→ **What to do**:
[A] In the passage on the Fort Kochi jail, how many cells does the prison have?
[B] List every freedom fighter whom the passage on the Fort Kochi jail names as said to have been held in the prison.
[C] Reproduce the part of the passage on the Fort Kochi jail that starts at the words "FORT KOCHI IN" and stops after "long concrete bed.".

→ **Passage**:
BEGIN

FORT KOCHI IN Kerala was occupied by three European powers: first by Portugal, then ny the Netherlands, and then by the British until 1947. It was whilst the British were in charge that a small jail was built on what is now Tower Road. Next to a police station and close to a string of roadside seafood restaurants, there is a gate that leads into the Jail of the Freedom Struggle. This prison was built by the British at a forgotten date during the 19th century. One clue to its age is that some of its roof tiles can be dated to 1865. The prison has a row of eight cells, each equipped with a 6 foot long concrete bed.
The prison, which might have been used as a transit establishment for prisoners waiting to be taken elsewhere, is said to have held leading freedom fighters such as Mohammed Rehman, Accamma Cherian, and K J Herschel, A K Gopalan, E M S Namboothiripad, and Abdurahiman Sahib. However, this is not known for certain. The prison, which had become disused and dilapidated, was restored in 2009, and opened as a museum.

END

→ **Listed entries**:
BEGIN

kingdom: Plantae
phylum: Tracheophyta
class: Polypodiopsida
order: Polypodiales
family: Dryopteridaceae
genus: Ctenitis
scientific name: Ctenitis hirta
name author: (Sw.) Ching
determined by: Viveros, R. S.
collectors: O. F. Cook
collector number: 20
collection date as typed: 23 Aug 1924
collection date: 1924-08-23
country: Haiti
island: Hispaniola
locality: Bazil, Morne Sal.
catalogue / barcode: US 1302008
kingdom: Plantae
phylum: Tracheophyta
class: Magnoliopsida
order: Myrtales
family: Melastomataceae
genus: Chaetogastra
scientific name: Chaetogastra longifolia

END

→ **Results for each task**:
[A] Eight cells.

[B] Mohammed Rehman, Accamma Cherian, K J Herschel, A K Gopalan, E M S Namboothiripad, Abdurahiman Sahib

[C]
FORT KOCHI IN Kerala was occupied by three European powers: first by Portugal, then ny the Netherlands, and then by the British until 1947. It was whilst the British were in charge that a small jail was built on what is now Tower Road. Next to a police station and close to a string of roadside seafood restaurants, there is a gate that leads into the Jail of the Freedom Struggle. This prison was built by the British at a forgotten date during the 19th century. One clue to its age is that some of its roof tiles can be dated to 1865. The prison has a row of eight cells, each equipped with a 6 foot long concrete bed.